Marina Silva (Rede) ainda terá de passar pelo teste da Lava Jato. Era vista como a principal potencial herdeira da atual crise, mas teve de responder à possibilidade de ser acusada na delação de Leo Pinheiro, da OAS. Ainda tem condição de jogo, mas sofreu, no mínimo, um arranhão. Ela negou ter pedido caixa 2 à OAS ou autorizado algum auxiliar a fazê-lo na campanha de 2010.

No PSDB, Aécio sofre novo revés na Lava Jato, com mais uma acusação de Sérgio Machado. Há rumores de que Serra será atingido por delações da Odebrecht. Os tucanos perderam cacife nas pesquisas eleitorais.

Lula (PT) poderá concorrer, mas, antes, precisará vencer suas batalhas na Lava Jato, o que não será fácil. Outros petistas, como Jaques Wagner e Fernando Haddad, seriam alternativas petistas, mas também teriam dificuldade diante da crise do partido.

Há o ex-ministro da Fazenda Ciro Gomes, do PDT, que pode concorrer pela centro-esquerda. Um nome vindo do Judiciário, como o do ex-presidente do Supremo Joaquim Barbosa, sempre é lembrado, apesar de ele negar ter intenção eleitoral.

Entre os atuais governistas, o mais viável hoje, até pela distância da Lava Jato e da política eleitoral, é Henrique Meirelles, ministro da Fazenda. Se o governo Temer superar as crises política e econômica, Meirelles poderá ser o herdeiro do atual campo governista. Foi candidato pela última vez em 2002, quando se elegeu deputado federal. Mas abriu mão do mandato para virar presidente do Banco Central na administração Lula.

Aliás, Meirelles é amigo de Lula, que queria indicá-lo para ministro da Fazenda de Dilma, o que acabou sendo feito por Temer. Se o petista ficar fora do jogo em 2018, Lula não trataria Meirelles como inimigo. Mas o ministro da Fazenda ainda tem uma dura missão a executar e adversários de governo a superar. Logo, não será uma candidatura fácil. É grande a incerteza que a Lava Jata produz a respeito da sucessão presidencial de 2018.

A saída é pela economia

A delação de Sérgio Machado, ex-presidente da Transpetro, trouxe um desgaste de imagem bem no dia em que o presidente interino, Michel Temer, apresentou a principal proposta econômica de seu governo, a emenda constitucional que prevê um limite para o crescimento dos gastos públicos.
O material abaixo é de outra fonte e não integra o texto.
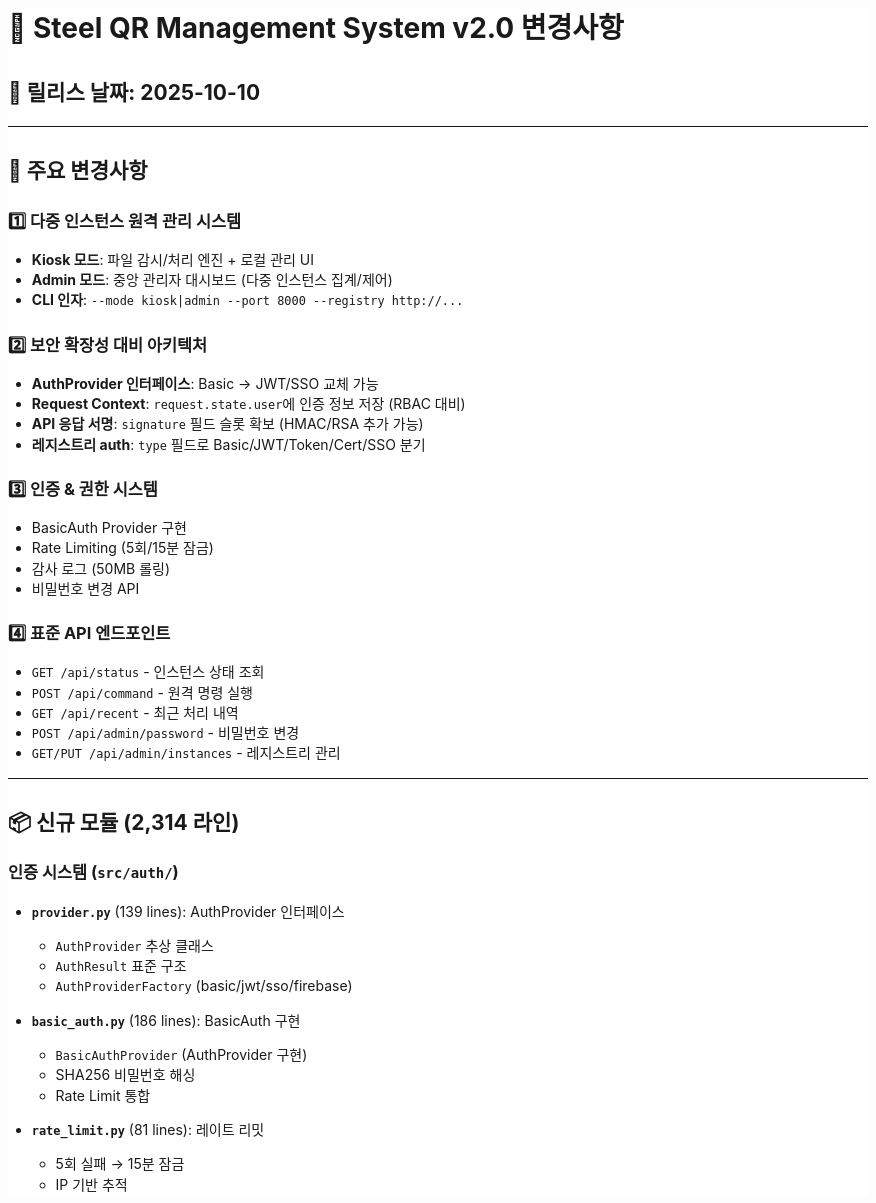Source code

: # 🚀 Steel QR Management System v2.0 변경사항

## 📅 릴리스 날짜: 2025-10-10

---

## 🎯 주요 변경사항

### 1️⃣ **다중 인스턴스 원격 관리 시스템**
- **Kiosk 모드**: 파일 감시/처리 엔진 + 로컬 관리 UI
- **Admin 모드**: 중앙 관리자 대시보드 (다중 인스턴스 집계/제어)
- **CLI 인자**: `--mode kiosk|admin --port 8000 --registry http://...`

### 2️⃣ **보안 확장성 대비 아키텍처**
- **AuthProvider 인터페이스**: Basic → JWT/SSO 교체 가능
- **Request Context**: `request.state.user`에 인증 정보 저장 (RBAC 대비)
- **API 응답 서명**: `signature` 필드 슬롯 확보 (HMAC/RSA 추가 가능)
- **레지스트리 auth**: `type` 필드로 Basic/JWT/Token/Cert/SSO 분기

### 3️⃣ **인증 & 권한 시스템**
- BasicAuth Provider 구현
- Rate Limiting (5회/15분 잠금)
- 감사 로그 (50MB 롤링)
- 비밀번호 변경 API

### 4️⃣ **표준 API 엔드포인트**
- `GET /api/status` - 인스턴스 상태 조회
- `POST /api/command` - 원격 명령 실행
- `GET /api/recent` - 최근 처리 내역
- `POST /api/admin/password` - 비밀번호 변경
- `GET/PUT /api/admin/instances` - 레지스트리 관리

---

## 📦 신규 모듈 (2,314 라인)

### 인증 시스템 (`src/auth/`)
- **`provider.py`** (139 lines): AuthProvider 인터페이스
  - `AuthProvider` 추상 클래스
  - `AuthResult` 표준 구조
  - `AuthProviderFactory` (basic/jwt/sso/firebase)

- **`basic_auth.py`** (186 lines): BasicAuth 구현
  - `BasicAuthProvider` (AuthProvider 구현)
  - SHA256 비밀번호 해싱
  - Rate Limit 통합

- **`rate_limit.py`** (81 lines): 레이트 리밋
  - 5회 실패 → 15분 잠금
  - IP 기반 추적
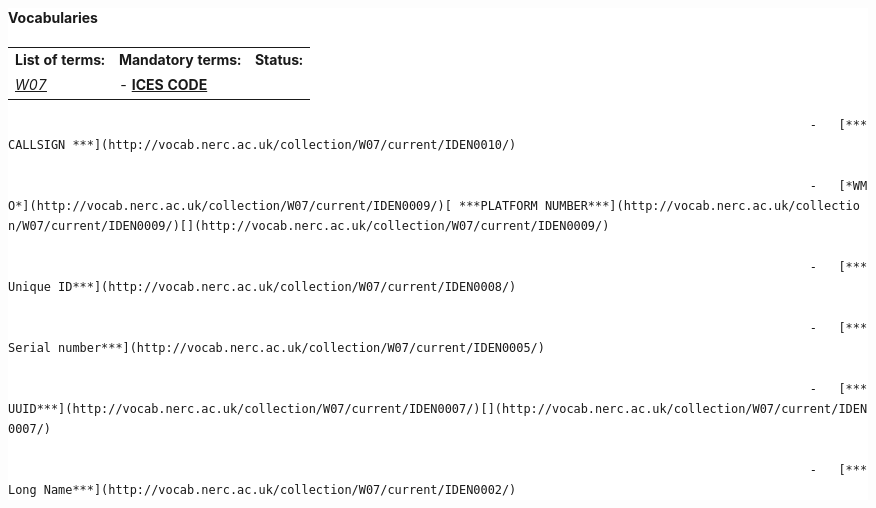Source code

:#### Vocabularies

|                                                                                                                  |                                                                                                                                                                                                                     |                                                                                                           |
|------------------------------------------------------------------------------------------------------------------|---------------------------------------------------------------------------------------------------------------------------------------------------------------------------------------------------------------------|-----------------------------------------------------------------------------------------------------------|
| <span id="_5mkvm6g8tq8f" class="anchor"><span id="_Toc485492847" class="anchor"></span></span>**List of terms:** | <span id="_819gcpo9lxxe" class="anchor"><span id="_Toc485492848" class="anchor"></span></span>**Mandatory terms:**                                                                                                  | <span id="_ckkglmgvas5y" class="anchor"><span id="_Toc485492849" class="anchor"></span></span>**Status:** |
| [*W07*](http://vocab.nerc.ac.uk/collection/W07/current/)                                                         | -   [**ICES CODE**](http://vocab.nerc.ac.uk/collection/W07/current/IDEN0001/)[](http://vocab.nerc.ac.uk/collection/W07/current/IDEN0001/)                                                                           
                                                                                                                                                                                                                                                                                                                                         
                                                                                                                    -   [***CALLSIGN ***](http://vocab.nerc.ac.uk/collection/W07/current/IDEN0010/)                                                                                                                                      
                                                                                                                                                                                                                                                                                                                                         
                                                                                                                    -   [*WMO*](http://vocab.nerc.ac.uk/collection/W07/current/IDEN0009/)[ ***PLATFORM NUMBER***](http://vocab.nerc.ac.uk/collection/W07/current/IDEN0009/)[](http://vocab.nerc.ac.uk/collection/W07/current/IDEN0009/)  
                                                                                                                                                                                                                                                                                                                                         
                                                                                                                    -   [***Unique ID***](http://vocab.nerc.ac.uk/collection/W07/current/IDEN0008/)                                                                                                                                      
                                                                                                                                                                                                                                                                                                                                         
                                                                                                                    -   [***Serial number***](http://vocab.nerc.ac.uk/collection/W07/current/IDEN0005/)                                                                                                                                  
                                                                                                                                                                                                                                                                                                                                         
                                                                                                                    -   [***UUID***](http://vocab.nerc.ac.uk/collection/W07/current/IDEN0007/)[](http://vocab.nerc.ac.uk/collection/W07/current/IDEN0007/)                                                                               
                                                                                                                                                                                                                                                                                                                                         
                                                                                                                    -   [***Long Name***](http://vocab.nerc.ac.uk/collection/W07/current/IDEN0002/)                                                                                                                                      
                                                                                                                                                                                                                                                                                                                                         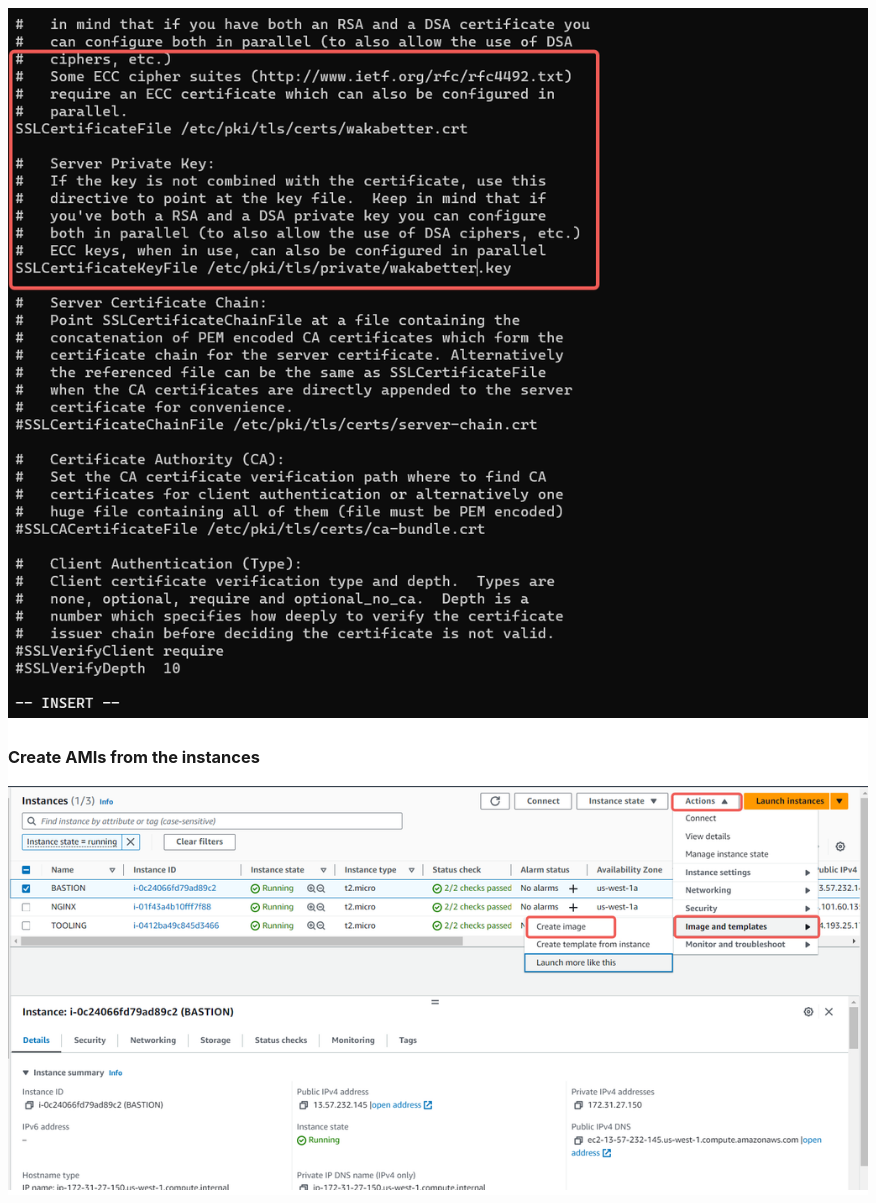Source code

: ![Alt text](images/apachecert.png)

### Create AMIs from the instances

![Alt text](images/image1.png)

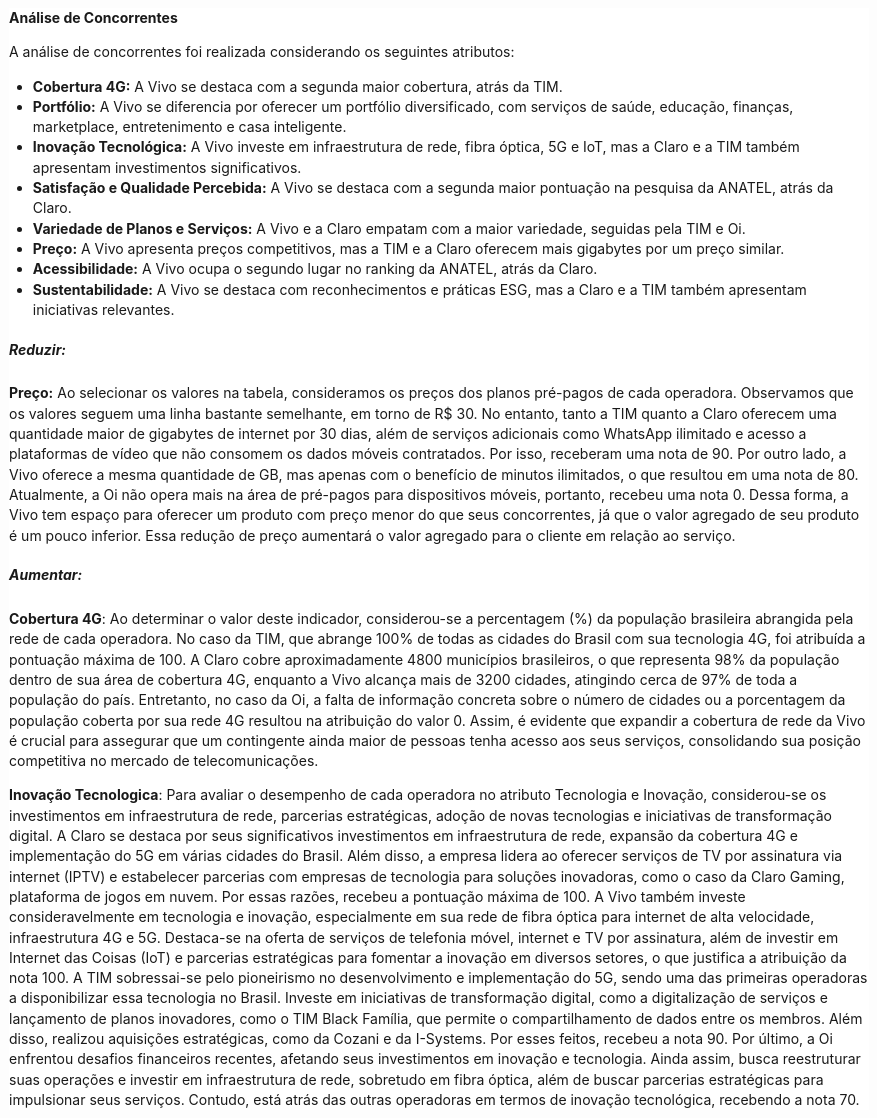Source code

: **Análise de Concorrentes**

A análise de concorrentes foi realizada considerando os seguintes atributos:

- **Cobertura 4G:** A Vivo se destaca com a segunda maior cobertura, atrás da TIM.
- **Portfólio:** A Vivo se diferencia por oferecer um portfólio diversificado, com serviços de saúde, educação, finanças, marketplace, entretenimento e casa inteligente.
- **Inovação Tecnológica:** A Vivo investe em infraestrutura de rede, fibra óptica, 5G e IoT, mas a Claro e a TIM também apresentam investimentos significativos.
- **Satisfação e Qualidade Percebida:** A Vivo se destaca com a segunda maior pontuação na pesquisa da ANATEL, atrás da Claro.
- **Variedade de Planos e Serviços:** A Vivo e a Claro empatam com a maior variedade, seguidas pela TIM e Oi.
- **Preço:** A Vivo apresenta preços competitivos, mas a TIM e a Claro oferecem mais gigabytes por um preço similar.
- **Acessibilidade:** A Vivo ocupa o segundo lugar no ranking da ANATEL, atrás da Claro.
- **Sustentabilidade:** A Vivo se destaca com reconhecimentos e práticas ESG, mas a Claro e a TIM também apresentam iniciativas relevantes.

##### **Reduzir:**

**Preço:** Ao selecionar os valores na tabela, consideramos os preços dos planos pré-pagos de cada operadora. Observamos que os valores seguem uma linha bastante semelhante, em torno de R$ 30. No entanto, tanto a TIM quanto a Claro oferecem uma quantidade maior de gigabytes de internet por 30 dias, além de serviços adicionais como WhatsApp ilimitado e acesso a plataformas de vídeo que não consomem os dados móveis contratados. Por isso, receberam uma nota de 90. Por outro lado, a Vivo oferece a mesma quantidade de GB, mas apenas com o benefício de minutos ilimitados, o que resultou em uma nota de 80. Atualmente, a Oi não opera mais na área de pré-pagos para dispositivos móveis, portanto, recebeu uma nota 0. Dessa forma, a Vivo tem espaço para oferecer um produto com preço menor do que seus concorrentes, já que o valor agregado de seu produto é um pouco inferior. Essa redução de preço aumentará o valor agregado para o cliente em relação ao serviço.

##### **Aumentar:**

**Cobertura 4G**: Ao determinar o valor deste indicador, considerou-se a percentagem (%) da população brasileira abrangida pela rede de cada operadora. No caso da TIM, que abrange 100% de todas as cidades do Brasil com sua tecnologia 4G, foi atribuída a pontuação máxima de 100. A Claro cobre aproximadamente 4800 municípios brasileiros, o que representa 98% da população dentro de sua área de cobertura 4G, enquanto a Vivo alcança mais de 3200 cidades, atingindo cerca de 97% de toda a população do país. Entretanto, no caso da Oi, a falta de informação concreta sobre o número de cidades ou a porcentagem da população coberta por sua rede 4G resultou na atribuição do valor 0. Assim, é evidente que expandir a cobertura de rede da Vivo é crucial para assegurar que um contingente ainda maior de pessoas tenha acesso aos seus serviços, consolidando sua posição competitiva no mercado de telecomunicações.

**Inovação Tecnologica**: Para avaliar o desempenho de cada operadora no atributo Tecnologia e Inovação, considerou-se os investimentos em infraestrutura de rede, parcerias estratégicas, adoção de novas tecnologias e iniciativas de transformação digital. A Claro se destaca por seus significativos investimentos em infraestrutura de rede, expansão da cobertura 4G e implementação do 5G em várias cidades do Brasil. Além disso, a empresa lidera ao oferecer serviços de TV por assinatura via internet (IPTV) e estabelecer parcerias com empresas de tecnologia para soluções inovadoras, como o caso da Claro Gaming, plataforma de jogos em nuvem. Por essas razões, recebeu a pontuação máxima de 100. A Vivo também investe consideravelmente em tecnologia e inovação, especialmente em sua rede de fibra óptica para internet de alta velocidade, infraestrutura 4G e 5G. Destaca-se na oferta de serviços de telefonia móvel, internet e TV por assinatura, além de investir em Internet das Coisas (IoT) e parcerias estratégicas para fomentar a inovação em diversos setores, o que justifica a atribuição da nota 100. A TIM sobressai-se pelo pioneirismo no desenvolvimento e implementação do 5G, sendo uma das primeiras operadoras a disponibilizar essa tecnologia no Brasil. Investe em iniciativas de transformação digital, como a digitalização de serviços e lançamento de planos inovadores, como o TIM Black Família, que permite o compartilhamento de dados entre os membros. Além disso, realizou aquisições estratégicas, como da Cozani e da I-Systems. Por esses feitos, recebeu a nota 90. Por último, a Oi enfrentou desafios financeiros recentes, afetando seus investimentos em inovação e tecnologia. Ainda assim, busca reestruturar suas operações e investir em infraestrutura de rede, sobretudo em fibra óptica, além de buscar parcerias estratégicas para impulsionar seus serviços. Contudo, está atrás das outras operadoras em termos de inovação tecnológica, recebendo a nota 70.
A ideia era criar um fato positivo para preparar terreno para o primeiro pronunciamento oficial de Temer ao país, previsto para amanhã. Agora, essa estratégia está em xeque. O governo avalia se manterá o pronunciamento e lida com um problema que traz a Lava Jato para dentro do Palácio do Planalto. Logo, o impacto imediato é ruim.

No curto prazo, será preciso ver se haverá efeito negativo sobre a governabilidade de Temer e sobre a estratégia para aprovar em definitivo o impeachment da presidente afastada, Dilma Rousseff. A delação de Machado envolve 25 políticos de sete partidos.

A base de apoio que hoje está com Temer desejará a volta de Dilma? Provavelmente, não. Os partidos envolvidos e grandes caciques citados, como o peemedebista Renan Calheiros, o tucano Aécio Neves e o democrata José Agripino Maia, atuarão para paralisar votações no Congresso? Dificilmente.

A única saída que Temer e seus aliados têm para manter o poder e ficar nele é dar solução à crise econômica. O tempo da Justiça, de apuração dessas acusações, é diferente do da política, ainda mais para um governo que, no melhor cenário, tem dois anos e meio pela frente.

Portanto, o foco de Temer será continuar a lutar para aprovar medidas econômicas, diz um interlocutor do presidente. Dilma caiu porque não soube dar respostas às crises política e econômica. As pedaladas fiscais são o pretexto. A Lava Jato foi um complicador.

Por ora, Temer ainda tem margem para se defender. Negou a acusação e isso vai ser discutido na Justiça. No entanto, na economia não há tempo a perder. Se deixar a política contaminar negativamente a ação do governo e falhar na economia, como fez Dilma, correrá risco maior de perder o poder. A saída é pela economia.